Saturday, October 1, 2011

A New Michelin Man

Many Americans think of the Michelin man as a rotund little guy made of tires—the logo for the Michelin tire company.  I’m talking about a different Michelin man…. one who has a profound international influence over fine dining.  Micheal Ellis is the first American appointed as Director of the well known foodie’s bible, the Michelin Guide.

Michelin Guides began in 1900 as a freebie offered to French motorists embarking on a trip.  It offered tips on where to stop in France for help with the car, information on how to fix a tire, maps, and lists of hotels.  In 1920 Michelin began including restaurants and started charging for the book.  By 1926 it introduced a star to denote a very special restaurant with outstanding cuisine.  In 1931, the guide morphed to its present day hierarchical rating of one, two or three star system for establishments of the highest culinary talents.

Few gastronomes know that in 1944 when American soldiers landed in France they had copies of the Michelin guide.  The publication had ceased production during the war, but a special reprint of the 1939 edition was given to our armed forces so that they could use the guide’s detailed maps, as road signs had been taken down. 

Michelin Guides are now in 23 countries and often exert a “make or break” situation for restaurants or chefs.  At least one French chef has committed suicide over the loss of one of Michelin’s prestigious stars.  Fortunes have been made or lost over stars.  Divorces, bankruptcies, restaurant closures have been caused by a demotion in the guide.

STORED DATA:

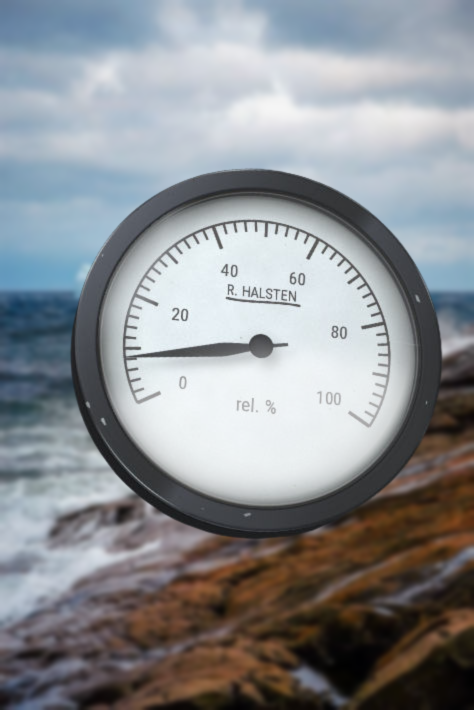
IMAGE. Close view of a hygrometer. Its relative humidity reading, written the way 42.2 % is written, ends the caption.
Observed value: 8 %
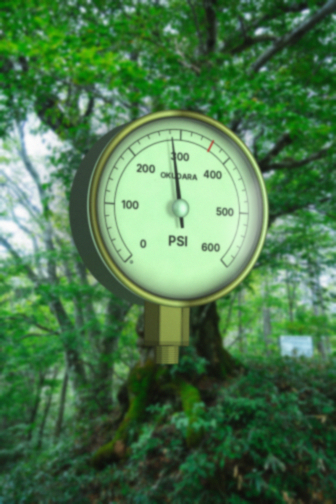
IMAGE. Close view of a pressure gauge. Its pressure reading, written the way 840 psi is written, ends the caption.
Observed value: 280 psi
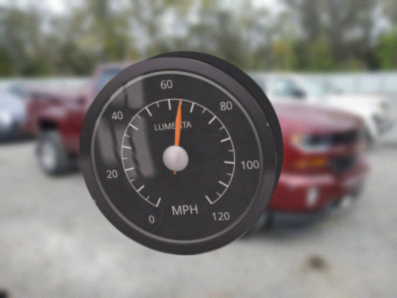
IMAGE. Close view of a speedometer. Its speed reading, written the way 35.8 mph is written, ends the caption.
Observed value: 65 mph
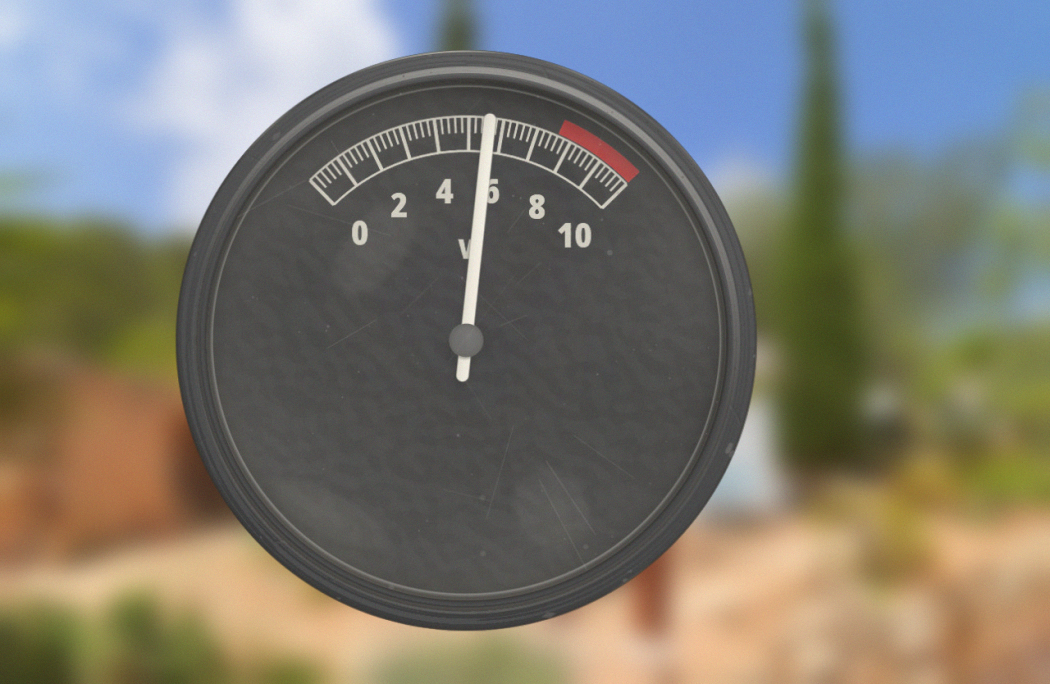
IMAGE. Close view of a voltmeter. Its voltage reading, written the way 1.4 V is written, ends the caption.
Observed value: 5.6 V
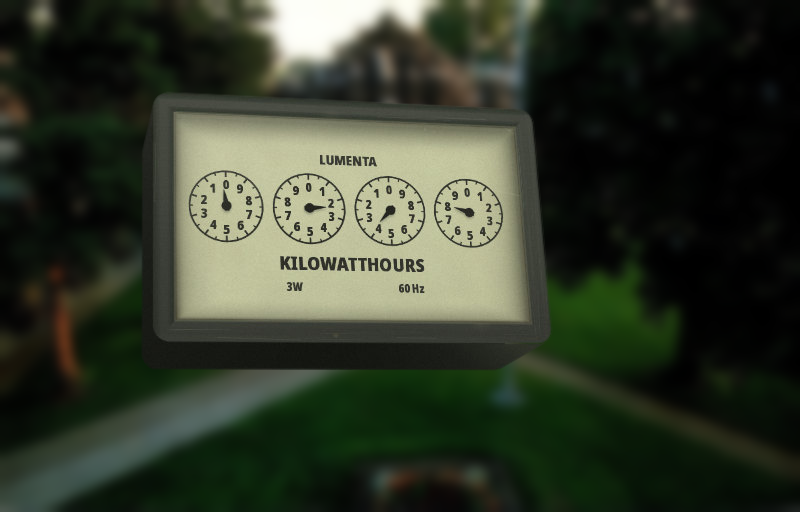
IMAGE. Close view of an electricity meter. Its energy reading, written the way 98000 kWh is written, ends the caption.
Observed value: 238 kWh
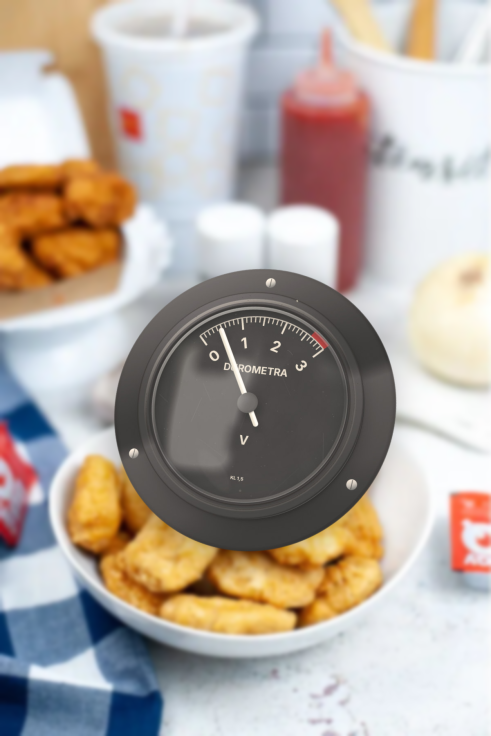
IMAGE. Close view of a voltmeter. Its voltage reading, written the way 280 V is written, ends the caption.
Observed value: 0.5 V
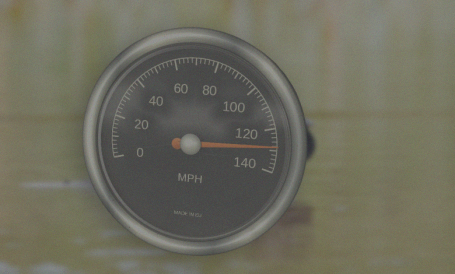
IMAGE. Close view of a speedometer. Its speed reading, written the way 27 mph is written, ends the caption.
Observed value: 128 mph
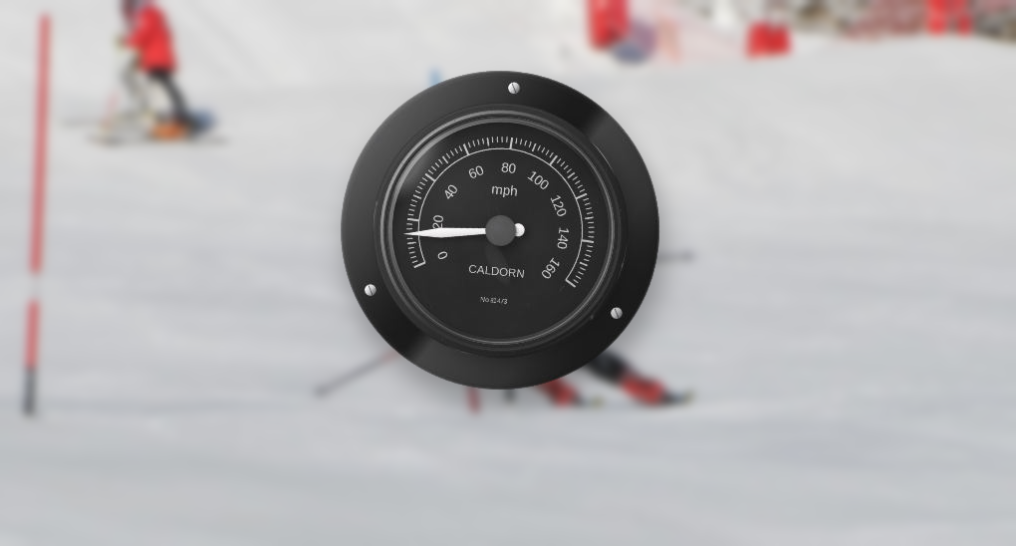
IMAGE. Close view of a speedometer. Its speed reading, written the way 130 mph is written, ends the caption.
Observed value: 14 mph
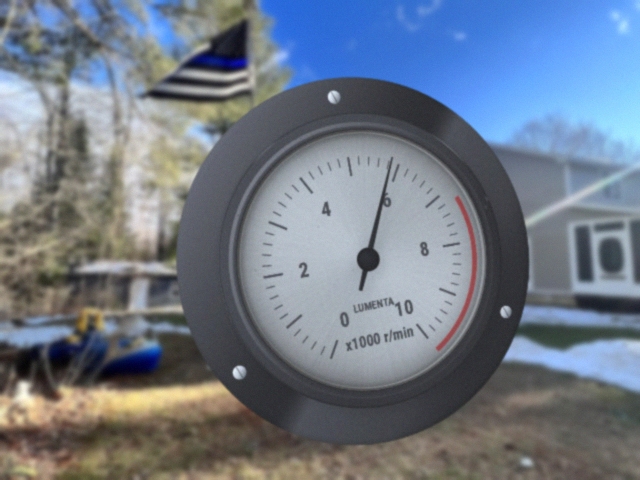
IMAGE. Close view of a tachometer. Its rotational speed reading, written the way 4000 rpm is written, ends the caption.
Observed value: 5800 rpm
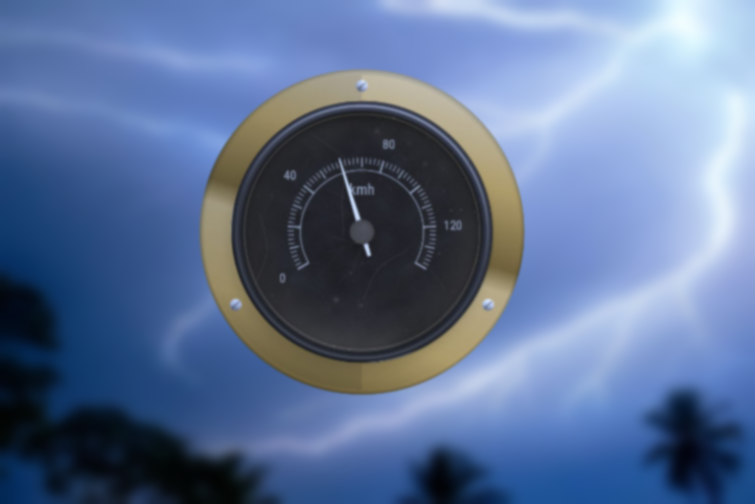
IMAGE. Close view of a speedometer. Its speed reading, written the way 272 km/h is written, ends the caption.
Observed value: 60 km/h
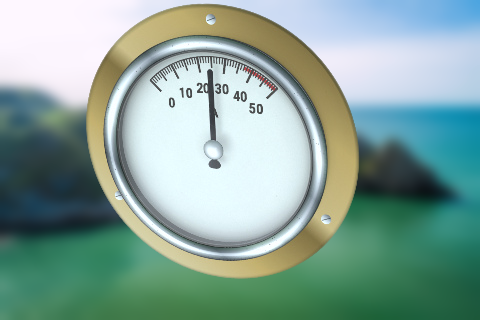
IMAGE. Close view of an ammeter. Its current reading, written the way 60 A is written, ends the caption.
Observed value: 25 A
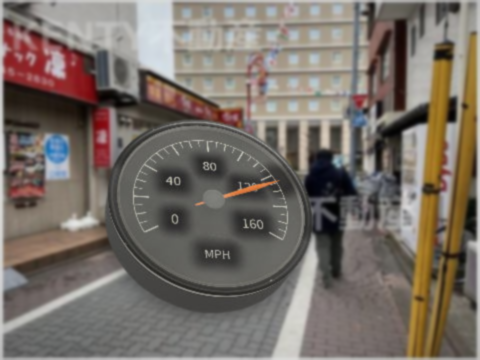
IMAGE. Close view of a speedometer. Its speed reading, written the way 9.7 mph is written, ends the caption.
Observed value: 125 mph
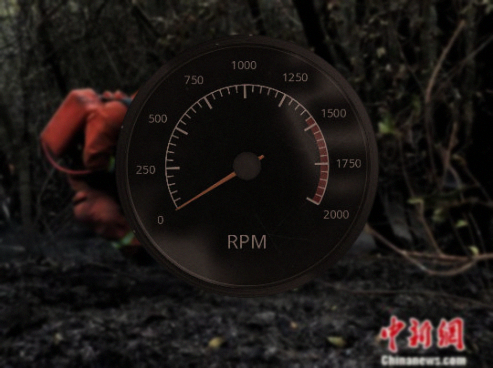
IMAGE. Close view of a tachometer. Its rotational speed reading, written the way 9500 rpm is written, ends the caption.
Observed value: 0 rpm
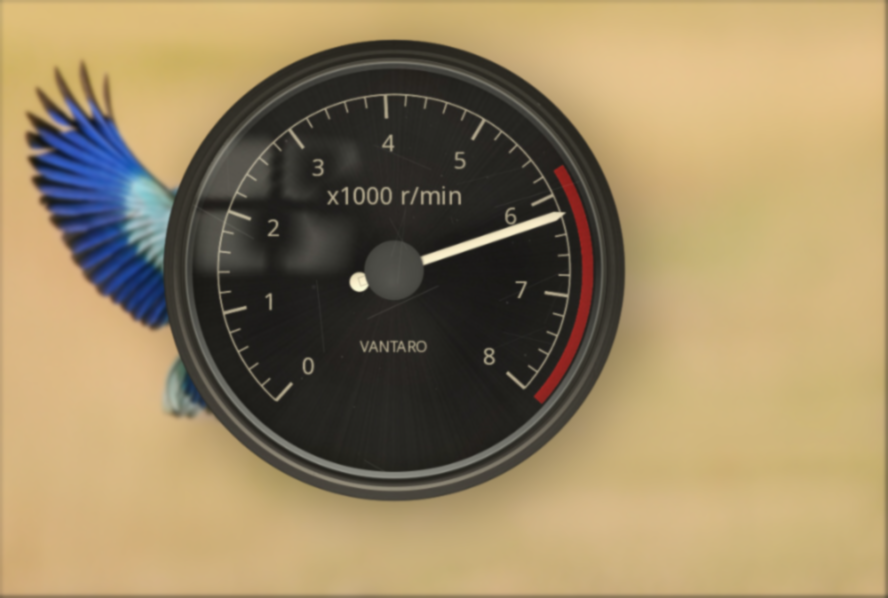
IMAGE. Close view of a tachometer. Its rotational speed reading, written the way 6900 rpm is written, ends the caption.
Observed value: 6200 rpm
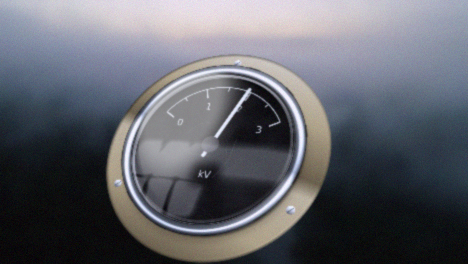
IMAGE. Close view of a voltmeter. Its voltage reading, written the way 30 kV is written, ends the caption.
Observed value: 2 kV
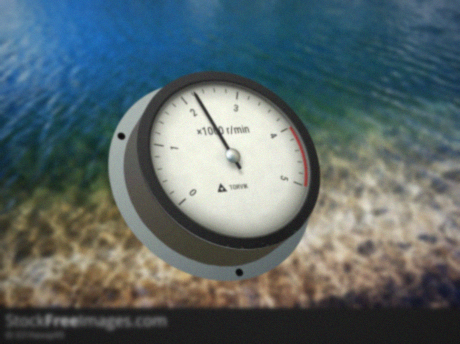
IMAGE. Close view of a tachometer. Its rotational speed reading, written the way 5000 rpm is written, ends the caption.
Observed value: 2200 rpm
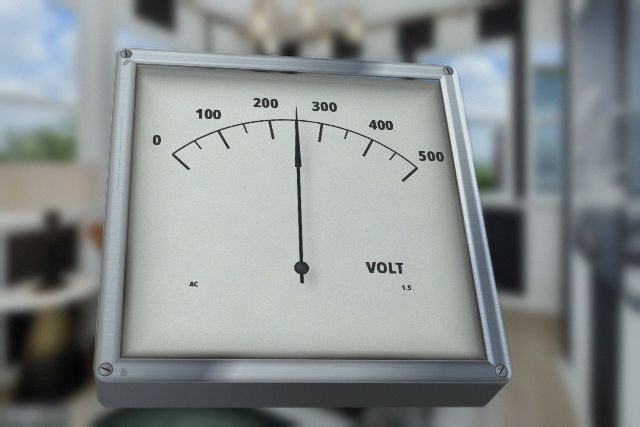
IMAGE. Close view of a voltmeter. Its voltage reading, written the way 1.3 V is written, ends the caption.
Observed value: 250 V
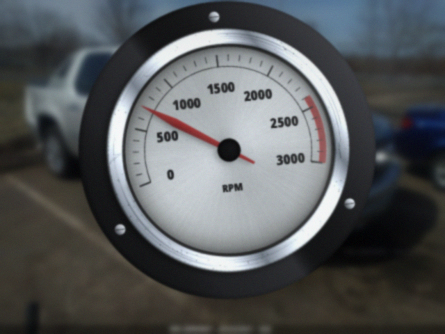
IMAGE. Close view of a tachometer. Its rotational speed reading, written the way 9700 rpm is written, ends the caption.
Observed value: 700 rpm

TASK DIRECTIONS: In the piece on the Michelin Guide, rewrite the stretch from "Michelin Guides are" through "in the guide.", putting "staff layoffs" in place of "restaurant closures".

EXPECTED OUTPUT:
Michelin Guides are now in 23 countries and often exert a “make or break” situation for restaurants or chefs.  At least one French chef has committed suicide over the loss of one of Michelin’s prestigious stars.  Fortunes have been made or lost over stars.  Divorces, bankruptcies, staff layoffs have been caused by a demotion in the guide.